====== Provided data

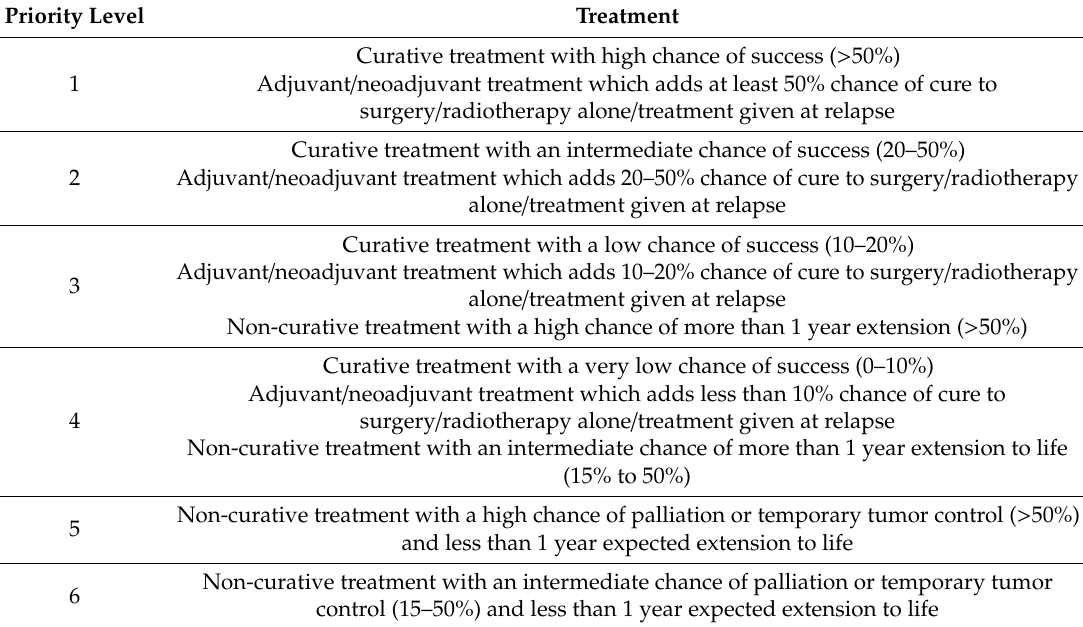
Table 3. Prioritizing systemic anticancer treatments (extracted and adapted from National Health System England’s clinical guide for the management of non-coronavirus patients requiring acute treatment: cancer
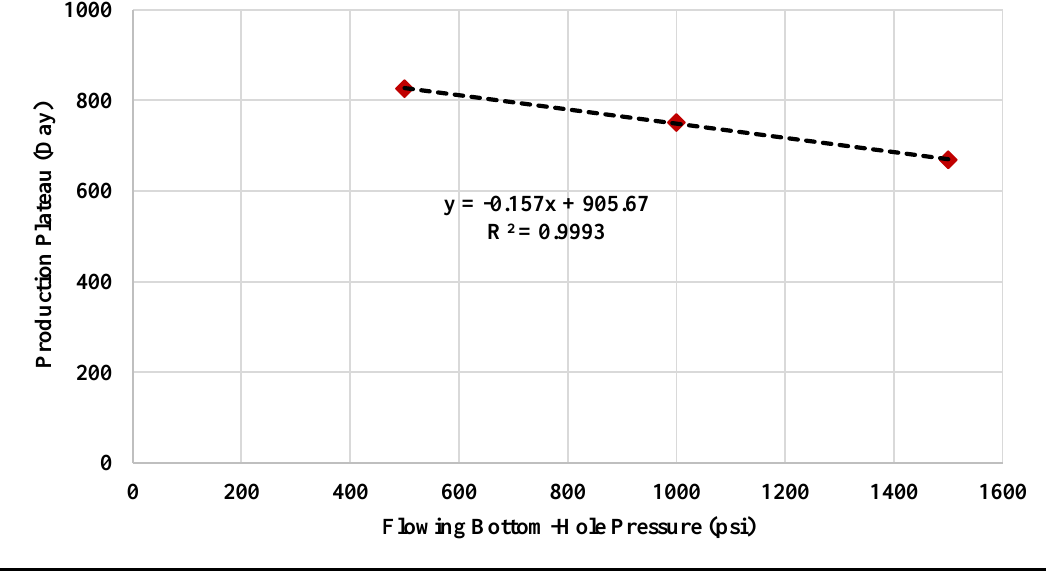
Figure 14. Duration of production plateau plotted against flowing bottom-hole pressure.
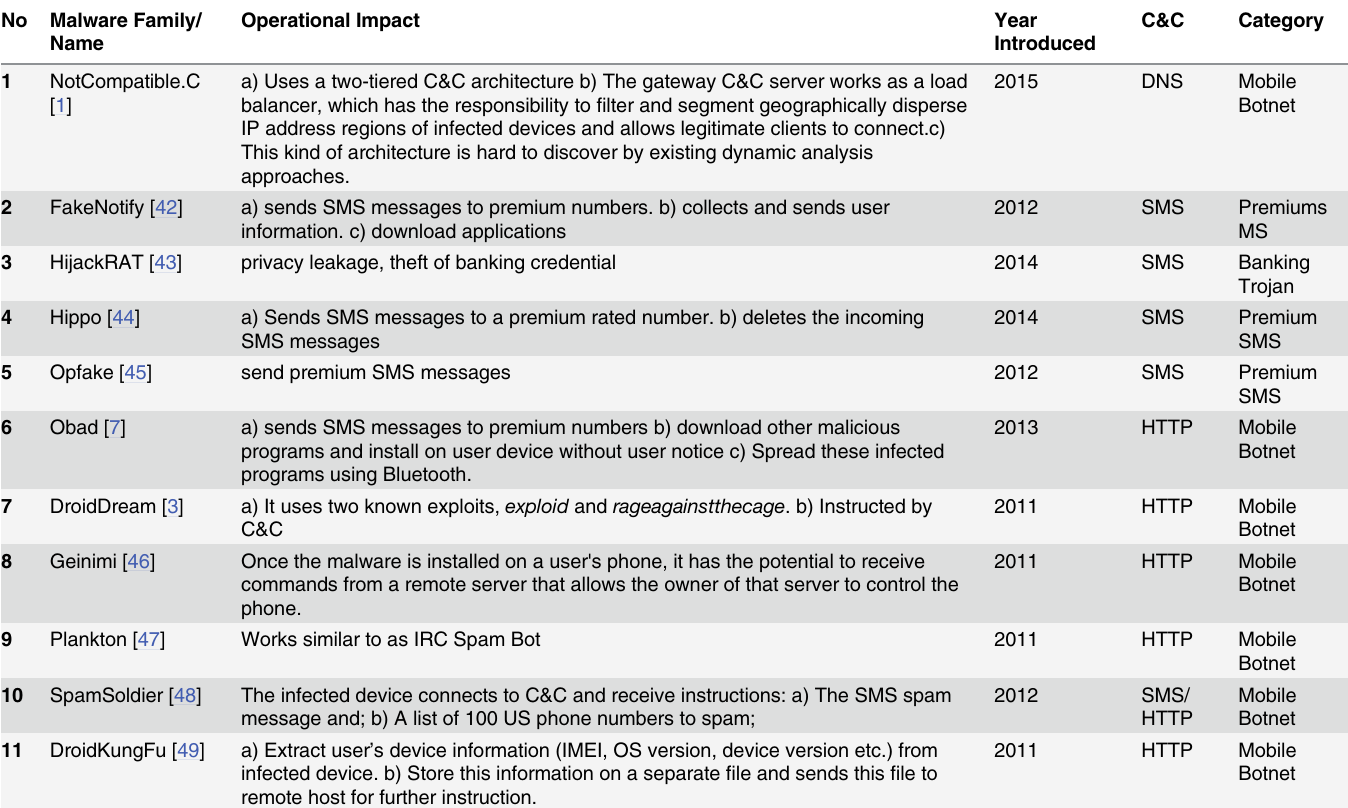
Table 2. Summary of Selected Sample Dataset.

============

Report every line of the data in which "Table" appears.

:: Solved problem ::
Table 3. Prioritizing systemic anticancer treatments (extracted and adapted from National Health System England’s clinical guide for the management of non-coronavirus patients requiring acute treatment: cancer
Table 2. Summary of Selected Sample Dataset.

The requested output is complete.